In-depth analysis of economic processes shows that Ukrainian companies will likely emerge from the war more psychologically resilient and more willing to accept significantly higher investment risks than most firms from other countries. At the same time, the war has severely weakened their financial capacity, which may seriously limit their competitiveness in the near term.

The position of Ukrainian business is further undermined by the fact that most international partners — rightly viewing the Ukrainian market as highly risky — are actively introducing mechanisms to support their own companies. Meanwhile, the Ukrainian government operates under the assumption that there is no need for such measures and that the local business sector will manage on its own.

c) The extended version of the study presents the strengths of enterprises from each country, clearly indicating the factors that most strongly determine their competitiveness in the Ukrainian market.

The general conclusion is this: foreign companies have already achieved such a strong position in Ukraine’s economy and politics that they are able to compete effectively with domestic businesses. Increasingly, they are eliminating the institutional advantages that for a long time allowed Ukrainian enterprises to maintain leading positions in the domestic market.

We are convinced that representatives of Ukrainian business who expect the end of the war to bring them easy access to a large share of public procurement within reconstruction programs will be very surprised to find that the most attractive contracts will go to foreign companies.

d) Ukrainian authorities and domestic enterprises should closely monitor the business support policies implemented by Ukraine’s key international partners within its territory.
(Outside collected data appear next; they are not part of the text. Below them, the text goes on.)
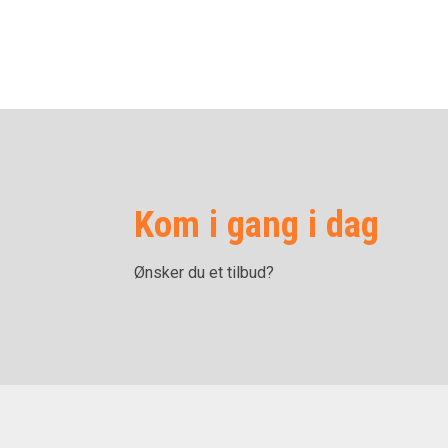
Kom i gang i dag
Ønsker du et tilbud?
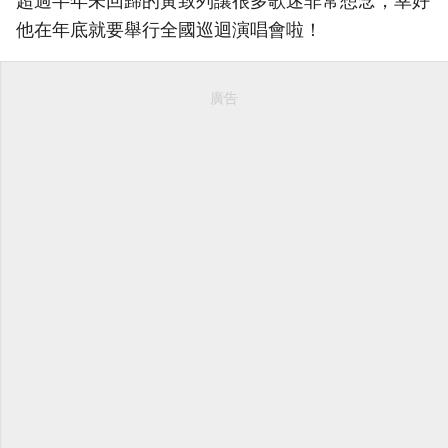
超過半年未回歸的黃致列讓很多歌迷非常想念，幸好
他在年底就要舉行全國巡迴演唱會啦！
廣告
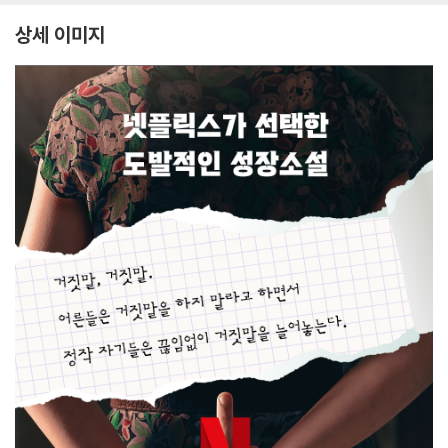
상세 이미지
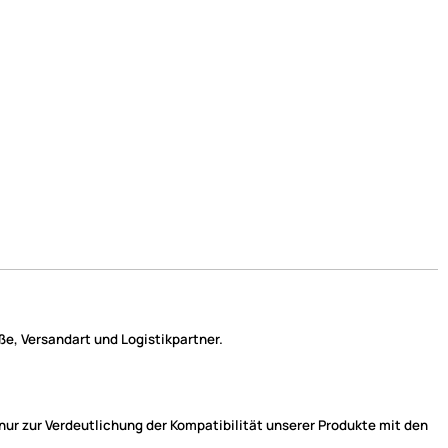
e, Versandart und Logistikpartner.
r zur Verdeutlichung der Kompatibilität unserer Produkte mit den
This is not about creating non-market preferences for Ukrainian companies, but about ensuring equal access to economic opportunities — including public procurement and investment projects — for all market participants, regardless of country of origin.

It is essential not to introduce tariffs or artificial, informal barriers for enterprises from countries that are actively supporting Ukraine during the war. At the same time, providing Ukrainian companies with access to long-term financial resources and mechanisms for partial coverage of risks associated with implementing investment projects in Ukraine — similar to those already used by many foreign companies operating in the Ukrainian market — should be considered fully legitimate and market-oriented economic policy tools.